リハビリ期間のトレーニングで体に力が付き、この日の平均球速は故障前より4キロほど速い約144キロを記録。視察に訪れたスカウトは「以前は切れで勝負するタイプだったが、球に力強さが出てきた」とその進化を認めた。
“両輪”復活で目指すは日本一
昨春のセンバツでは、二人の継投で全国の頂点に立った。その「甲子園Vコンビ」が、最後の夏にそろって帰ってきた。石垣投手は、復活した佐藤投手のブルペンでの投球を見て、「やばいなと。ストレートの威力が数段レベルアップしていて、びっくりしました」と、うれしそうに笑う。
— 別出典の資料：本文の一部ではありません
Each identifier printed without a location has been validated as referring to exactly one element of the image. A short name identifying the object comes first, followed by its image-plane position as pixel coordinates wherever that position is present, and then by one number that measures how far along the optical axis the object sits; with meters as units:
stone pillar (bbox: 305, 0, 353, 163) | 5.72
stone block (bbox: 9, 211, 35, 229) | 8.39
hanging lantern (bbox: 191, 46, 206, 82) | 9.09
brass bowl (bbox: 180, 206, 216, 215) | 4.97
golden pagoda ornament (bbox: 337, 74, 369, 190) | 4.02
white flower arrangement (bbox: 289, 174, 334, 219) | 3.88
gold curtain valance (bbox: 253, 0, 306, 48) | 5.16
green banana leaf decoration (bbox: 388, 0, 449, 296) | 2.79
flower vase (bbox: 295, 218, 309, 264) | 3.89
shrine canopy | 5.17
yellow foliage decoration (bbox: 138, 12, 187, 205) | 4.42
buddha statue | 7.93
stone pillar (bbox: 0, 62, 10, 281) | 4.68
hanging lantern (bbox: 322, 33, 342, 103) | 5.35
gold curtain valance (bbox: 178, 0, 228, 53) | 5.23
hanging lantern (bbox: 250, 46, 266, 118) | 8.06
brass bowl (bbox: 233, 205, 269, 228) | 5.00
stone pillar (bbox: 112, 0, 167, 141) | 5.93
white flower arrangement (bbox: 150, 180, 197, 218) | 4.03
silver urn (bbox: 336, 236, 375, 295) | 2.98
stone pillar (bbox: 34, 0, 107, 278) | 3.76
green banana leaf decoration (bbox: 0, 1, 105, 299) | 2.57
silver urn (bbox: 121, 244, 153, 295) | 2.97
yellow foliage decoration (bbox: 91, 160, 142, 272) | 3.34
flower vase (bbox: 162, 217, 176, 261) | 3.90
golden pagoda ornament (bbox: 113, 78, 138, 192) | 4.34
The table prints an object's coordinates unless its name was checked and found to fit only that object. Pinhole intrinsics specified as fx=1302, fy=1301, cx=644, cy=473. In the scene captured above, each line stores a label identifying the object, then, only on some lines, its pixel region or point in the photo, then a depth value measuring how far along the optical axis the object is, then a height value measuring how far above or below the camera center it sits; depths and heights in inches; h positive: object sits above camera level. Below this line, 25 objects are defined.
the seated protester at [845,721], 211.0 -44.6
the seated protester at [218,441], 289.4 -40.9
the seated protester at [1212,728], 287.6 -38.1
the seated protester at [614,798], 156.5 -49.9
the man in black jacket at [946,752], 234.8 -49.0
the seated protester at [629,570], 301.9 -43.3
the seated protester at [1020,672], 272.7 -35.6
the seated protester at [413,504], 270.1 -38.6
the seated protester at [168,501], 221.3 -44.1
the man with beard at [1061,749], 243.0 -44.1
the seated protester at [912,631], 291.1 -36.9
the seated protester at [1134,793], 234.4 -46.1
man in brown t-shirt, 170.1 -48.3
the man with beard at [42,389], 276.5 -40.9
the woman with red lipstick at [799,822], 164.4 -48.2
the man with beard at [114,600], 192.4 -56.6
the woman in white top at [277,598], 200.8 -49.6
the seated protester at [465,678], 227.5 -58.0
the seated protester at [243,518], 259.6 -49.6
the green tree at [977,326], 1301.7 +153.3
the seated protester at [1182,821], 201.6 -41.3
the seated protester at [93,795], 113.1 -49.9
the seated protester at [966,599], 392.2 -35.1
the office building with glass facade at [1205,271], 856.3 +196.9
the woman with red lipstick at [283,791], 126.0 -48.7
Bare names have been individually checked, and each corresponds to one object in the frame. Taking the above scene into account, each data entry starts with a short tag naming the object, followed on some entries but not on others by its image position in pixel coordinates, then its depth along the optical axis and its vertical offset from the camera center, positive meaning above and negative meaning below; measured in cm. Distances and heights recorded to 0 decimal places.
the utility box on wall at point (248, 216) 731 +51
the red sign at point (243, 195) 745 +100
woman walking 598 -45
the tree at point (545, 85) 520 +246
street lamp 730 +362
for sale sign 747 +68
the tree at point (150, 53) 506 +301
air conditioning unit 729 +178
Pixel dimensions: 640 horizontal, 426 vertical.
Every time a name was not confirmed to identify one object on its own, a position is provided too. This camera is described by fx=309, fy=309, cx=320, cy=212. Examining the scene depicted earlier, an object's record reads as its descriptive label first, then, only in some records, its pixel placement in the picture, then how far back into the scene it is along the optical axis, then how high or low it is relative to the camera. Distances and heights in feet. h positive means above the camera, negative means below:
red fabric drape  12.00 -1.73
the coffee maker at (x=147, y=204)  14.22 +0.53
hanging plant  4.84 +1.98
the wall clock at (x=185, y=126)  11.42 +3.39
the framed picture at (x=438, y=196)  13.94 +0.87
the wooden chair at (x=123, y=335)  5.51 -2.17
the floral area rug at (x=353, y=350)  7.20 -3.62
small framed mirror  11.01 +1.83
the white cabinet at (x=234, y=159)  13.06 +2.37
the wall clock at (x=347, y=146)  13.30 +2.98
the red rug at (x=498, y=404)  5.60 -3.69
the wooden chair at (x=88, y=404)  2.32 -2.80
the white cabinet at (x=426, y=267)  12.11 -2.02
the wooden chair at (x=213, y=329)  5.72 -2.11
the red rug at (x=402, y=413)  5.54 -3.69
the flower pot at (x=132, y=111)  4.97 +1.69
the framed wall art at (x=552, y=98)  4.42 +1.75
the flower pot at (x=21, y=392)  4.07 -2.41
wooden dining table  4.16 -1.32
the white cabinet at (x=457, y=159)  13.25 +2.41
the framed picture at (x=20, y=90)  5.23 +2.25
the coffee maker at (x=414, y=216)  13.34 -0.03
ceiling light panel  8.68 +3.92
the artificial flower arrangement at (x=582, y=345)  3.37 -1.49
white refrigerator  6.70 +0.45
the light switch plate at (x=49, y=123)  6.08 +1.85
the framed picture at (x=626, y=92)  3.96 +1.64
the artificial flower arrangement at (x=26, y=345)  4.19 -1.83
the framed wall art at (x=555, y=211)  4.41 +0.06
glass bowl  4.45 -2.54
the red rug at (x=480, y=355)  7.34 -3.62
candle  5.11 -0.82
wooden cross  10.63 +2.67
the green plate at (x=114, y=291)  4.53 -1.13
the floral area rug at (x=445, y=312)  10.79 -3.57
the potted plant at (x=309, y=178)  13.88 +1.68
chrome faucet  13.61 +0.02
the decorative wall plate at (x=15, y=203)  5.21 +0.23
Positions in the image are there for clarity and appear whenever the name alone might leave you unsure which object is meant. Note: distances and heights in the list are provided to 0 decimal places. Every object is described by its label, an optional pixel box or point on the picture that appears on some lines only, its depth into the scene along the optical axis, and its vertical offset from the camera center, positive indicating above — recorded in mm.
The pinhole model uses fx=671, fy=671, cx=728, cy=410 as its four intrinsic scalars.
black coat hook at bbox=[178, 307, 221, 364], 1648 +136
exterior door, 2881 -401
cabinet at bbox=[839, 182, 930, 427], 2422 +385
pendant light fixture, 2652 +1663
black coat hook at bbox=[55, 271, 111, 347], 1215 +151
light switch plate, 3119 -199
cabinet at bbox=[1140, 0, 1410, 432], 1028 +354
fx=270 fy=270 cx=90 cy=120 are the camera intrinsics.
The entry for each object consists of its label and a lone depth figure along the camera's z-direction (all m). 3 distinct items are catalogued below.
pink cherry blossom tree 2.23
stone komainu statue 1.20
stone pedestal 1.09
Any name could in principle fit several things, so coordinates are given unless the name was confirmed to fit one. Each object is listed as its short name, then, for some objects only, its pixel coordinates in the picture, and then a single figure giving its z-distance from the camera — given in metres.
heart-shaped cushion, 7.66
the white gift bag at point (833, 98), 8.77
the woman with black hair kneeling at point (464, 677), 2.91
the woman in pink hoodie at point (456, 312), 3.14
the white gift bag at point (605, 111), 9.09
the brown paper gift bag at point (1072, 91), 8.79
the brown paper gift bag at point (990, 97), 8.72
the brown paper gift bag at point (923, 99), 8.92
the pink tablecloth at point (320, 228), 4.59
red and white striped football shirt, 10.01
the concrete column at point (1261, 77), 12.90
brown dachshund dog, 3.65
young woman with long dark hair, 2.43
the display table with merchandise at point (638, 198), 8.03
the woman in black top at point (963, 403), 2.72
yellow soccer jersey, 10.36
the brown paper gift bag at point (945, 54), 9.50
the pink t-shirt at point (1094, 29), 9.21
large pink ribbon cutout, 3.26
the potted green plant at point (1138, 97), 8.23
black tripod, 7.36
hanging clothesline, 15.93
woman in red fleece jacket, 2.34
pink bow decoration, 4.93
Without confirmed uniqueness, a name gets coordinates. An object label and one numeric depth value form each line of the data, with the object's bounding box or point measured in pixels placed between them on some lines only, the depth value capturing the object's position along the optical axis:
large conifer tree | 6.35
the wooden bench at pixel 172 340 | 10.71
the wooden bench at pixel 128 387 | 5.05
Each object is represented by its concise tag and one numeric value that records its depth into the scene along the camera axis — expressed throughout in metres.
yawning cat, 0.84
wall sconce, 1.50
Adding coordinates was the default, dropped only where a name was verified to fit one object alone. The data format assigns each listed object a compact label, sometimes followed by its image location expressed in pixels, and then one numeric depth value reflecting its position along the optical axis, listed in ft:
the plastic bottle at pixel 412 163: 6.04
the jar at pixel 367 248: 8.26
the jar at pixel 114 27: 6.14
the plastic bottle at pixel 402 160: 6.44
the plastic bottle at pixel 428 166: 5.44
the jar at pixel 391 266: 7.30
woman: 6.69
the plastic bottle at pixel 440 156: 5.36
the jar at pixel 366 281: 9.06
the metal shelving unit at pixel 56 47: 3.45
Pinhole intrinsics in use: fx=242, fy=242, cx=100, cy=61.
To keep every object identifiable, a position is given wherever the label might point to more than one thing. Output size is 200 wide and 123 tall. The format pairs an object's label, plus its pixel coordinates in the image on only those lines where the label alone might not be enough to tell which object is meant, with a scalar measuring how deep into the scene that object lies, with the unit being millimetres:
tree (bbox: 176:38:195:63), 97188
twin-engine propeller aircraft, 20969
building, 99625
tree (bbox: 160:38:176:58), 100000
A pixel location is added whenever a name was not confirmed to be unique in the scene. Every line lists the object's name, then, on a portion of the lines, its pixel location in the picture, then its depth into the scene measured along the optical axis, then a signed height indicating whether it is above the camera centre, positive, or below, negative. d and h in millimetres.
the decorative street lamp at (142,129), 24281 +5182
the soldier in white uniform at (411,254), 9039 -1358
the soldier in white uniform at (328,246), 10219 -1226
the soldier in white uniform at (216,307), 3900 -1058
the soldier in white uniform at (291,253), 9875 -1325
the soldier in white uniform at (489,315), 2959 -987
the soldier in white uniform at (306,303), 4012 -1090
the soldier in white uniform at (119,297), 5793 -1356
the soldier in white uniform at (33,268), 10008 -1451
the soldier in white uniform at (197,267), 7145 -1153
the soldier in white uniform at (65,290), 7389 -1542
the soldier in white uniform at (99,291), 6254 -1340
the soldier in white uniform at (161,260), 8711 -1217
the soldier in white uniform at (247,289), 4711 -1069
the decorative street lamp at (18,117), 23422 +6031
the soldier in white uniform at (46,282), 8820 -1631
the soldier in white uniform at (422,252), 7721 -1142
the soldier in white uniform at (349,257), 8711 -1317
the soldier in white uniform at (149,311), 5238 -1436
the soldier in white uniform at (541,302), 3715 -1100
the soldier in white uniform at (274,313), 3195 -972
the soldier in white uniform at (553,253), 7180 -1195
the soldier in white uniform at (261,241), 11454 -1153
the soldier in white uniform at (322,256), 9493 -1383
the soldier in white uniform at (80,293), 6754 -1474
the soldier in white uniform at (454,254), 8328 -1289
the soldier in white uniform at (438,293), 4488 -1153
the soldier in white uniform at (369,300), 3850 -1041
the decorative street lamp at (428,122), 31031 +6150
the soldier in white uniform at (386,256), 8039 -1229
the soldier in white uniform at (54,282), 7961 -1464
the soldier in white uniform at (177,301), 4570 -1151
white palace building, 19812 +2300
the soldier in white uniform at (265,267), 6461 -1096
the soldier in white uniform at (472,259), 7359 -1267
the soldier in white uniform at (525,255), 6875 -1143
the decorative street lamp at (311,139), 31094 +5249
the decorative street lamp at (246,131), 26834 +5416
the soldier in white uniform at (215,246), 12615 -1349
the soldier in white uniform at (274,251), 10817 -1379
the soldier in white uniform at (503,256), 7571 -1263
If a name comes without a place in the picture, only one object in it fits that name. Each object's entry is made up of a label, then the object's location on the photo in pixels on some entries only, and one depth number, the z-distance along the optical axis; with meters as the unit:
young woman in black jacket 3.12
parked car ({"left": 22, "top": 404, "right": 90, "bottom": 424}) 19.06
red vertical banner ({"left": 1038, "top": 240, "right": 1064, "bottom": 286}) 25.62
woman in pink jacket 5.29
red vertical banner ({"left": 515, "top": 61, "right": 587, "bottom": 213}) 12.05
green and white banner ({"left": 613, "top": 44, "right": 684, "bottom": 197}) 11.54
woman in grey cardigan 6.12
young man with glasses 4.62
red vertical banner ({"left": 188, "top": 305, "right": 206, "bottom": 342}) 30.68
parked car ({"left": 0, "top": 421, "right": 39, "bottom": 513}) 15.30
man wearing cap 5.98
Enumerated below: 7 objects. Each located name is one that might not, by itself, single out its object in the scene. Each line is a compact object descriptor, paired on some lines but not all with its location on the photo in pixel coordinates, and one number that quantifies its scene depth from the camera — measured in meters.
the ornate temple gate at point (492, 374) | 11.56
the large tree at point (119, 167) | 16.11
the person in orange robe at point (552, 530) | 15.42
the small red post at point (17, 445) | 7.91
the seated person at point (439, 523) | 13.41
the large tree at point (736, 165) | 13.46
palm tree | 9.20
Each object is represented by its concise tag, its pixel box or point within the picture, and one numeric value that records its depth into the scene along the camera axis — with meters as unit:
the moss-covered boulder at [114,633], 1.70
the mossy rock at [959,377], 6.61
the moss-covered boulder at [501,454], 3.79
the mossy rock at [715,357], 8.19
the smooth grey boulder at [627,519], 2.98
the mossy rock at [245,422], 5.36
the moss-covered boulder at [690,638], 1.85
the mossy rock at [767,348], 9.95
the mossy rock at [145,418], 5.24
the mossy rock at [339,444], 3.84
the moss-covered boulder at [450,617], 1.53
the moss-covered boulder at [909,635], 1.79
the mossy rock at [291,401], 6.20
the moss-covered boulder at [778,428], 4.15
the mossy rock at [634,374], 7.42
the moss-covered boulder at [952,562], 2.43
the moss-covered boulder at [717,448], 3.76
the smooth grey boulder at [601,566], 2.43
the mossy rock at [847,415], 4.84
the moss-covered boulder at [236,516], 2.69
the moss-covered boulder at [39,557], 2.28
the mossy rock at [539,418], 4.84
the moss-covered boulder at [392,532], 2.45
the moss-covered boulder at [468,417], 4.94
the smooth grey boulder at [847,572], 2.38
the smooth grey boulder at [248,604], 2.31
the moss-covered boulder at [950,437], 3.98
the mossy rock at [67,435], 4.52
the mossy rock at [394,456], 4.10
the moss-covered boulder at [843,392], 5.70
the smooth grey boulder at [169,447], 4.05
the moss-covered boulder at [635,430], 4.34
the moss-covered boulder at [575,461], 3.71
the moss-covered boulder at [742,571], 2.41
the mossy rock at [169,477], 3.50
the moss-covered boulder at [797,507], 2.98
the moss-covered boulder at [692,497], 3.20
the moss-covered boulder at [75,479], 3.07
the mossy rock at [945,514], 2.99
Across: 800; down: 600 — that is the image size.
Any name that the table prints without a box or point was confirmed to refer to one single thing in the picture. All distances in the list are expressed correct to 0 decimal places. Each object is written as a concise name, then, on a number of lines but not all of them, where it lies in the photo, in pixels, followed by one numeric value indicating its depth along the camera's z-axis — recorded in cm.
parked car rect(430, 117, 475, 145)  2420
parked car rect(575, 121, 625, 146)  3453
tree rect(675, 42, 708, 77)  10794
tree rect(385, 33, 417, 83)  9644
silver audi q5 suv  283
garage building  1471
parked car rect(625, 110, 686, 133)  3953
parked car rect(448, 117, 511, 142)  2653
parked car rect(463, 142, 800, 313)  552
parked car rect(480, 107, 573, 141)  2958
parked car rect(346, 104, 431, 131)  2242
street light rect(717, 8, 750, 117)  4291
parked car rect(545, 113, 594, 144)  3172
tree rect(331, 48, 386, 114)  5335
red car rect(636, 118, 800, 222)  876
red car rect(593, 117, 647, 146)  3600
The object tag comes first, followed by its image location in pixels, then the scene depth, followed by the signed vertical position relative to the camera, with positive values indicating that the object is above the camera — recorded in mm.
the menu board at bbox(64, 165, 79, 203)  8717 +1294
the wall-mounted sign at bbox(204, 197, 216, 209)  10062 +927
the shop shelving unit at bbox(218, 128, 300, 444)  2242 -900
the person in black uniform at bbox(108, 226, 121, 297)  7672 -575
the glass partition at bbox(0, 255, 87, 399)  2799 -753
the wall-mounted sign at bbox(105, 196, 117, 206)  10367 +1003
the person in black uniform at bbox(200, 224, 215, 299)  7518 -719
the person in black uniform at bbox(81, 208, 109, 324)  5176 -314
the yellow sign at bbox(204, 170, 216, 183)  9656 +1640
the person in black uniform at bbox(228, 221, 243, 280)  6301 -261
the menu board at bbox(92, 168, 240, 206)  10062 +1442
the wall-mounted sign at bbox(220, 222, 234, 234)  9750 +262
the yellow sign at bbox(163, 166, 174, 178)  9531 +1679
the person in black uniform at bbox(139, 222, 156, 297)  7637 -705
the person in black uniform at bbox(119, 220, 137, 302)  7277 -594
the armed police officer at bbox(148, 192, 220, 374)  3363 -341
互いに刺激し合う二枚看板が、再びチームを日本一へと導く。
石垣元気投手 プロフィール
- 氏名:石垣 元気(いしがき げんき)
- 生年月日:2007年8月16日
- 出身地:北海道登別市
- 経歴:幌別西小1年で軟式野球を始める – 洞爺湖シニア(登別西陵中) – 健康福祉大学高崎高校(3年)
- 投打:右投両打
- 身長・体重:180cm・78kg
- ポジション:投手
- 主な特徴や実績:最速158キロを誇る今秋ドラフト1位候補右腕。2025年夏の群馬大会3回戦で今夏初登板し、1回無失点、最速155キロを記録。広島など8球団のスカウトが視察。昨秋の関東大会で2年生史上最速の158キロを計測。
佐藤龍月投手 プロフィール
- 氏名:佐藤 龍月(さとう りゅうが)
- 生年月日:2007年7月13日
- 出身地:神奈川県川崎市
- 経歴:今井西町少年野球部(大戸小1年) – 東京城南ボーイズ(西中原中) – 健康福祉大学高崎高校(3年)
- 投打:左投左打
- 身長・体重:173cm・80kg
- ポジション:投手
- 主な特徴や実績:プロ注目左腕。2024年8月に左肘トミー・ジョン手術を受け、2025年7月19日に357日ぶりに公式戦復帰。復帰登板で自己最速タイの147キロをマーク。2024年春のセンバツでは22回無失点で優勝投手となった。ジャイアンツジュニア、U15侍ジャパン選出経験あり。50メートル走6秒1、遠投115メートル。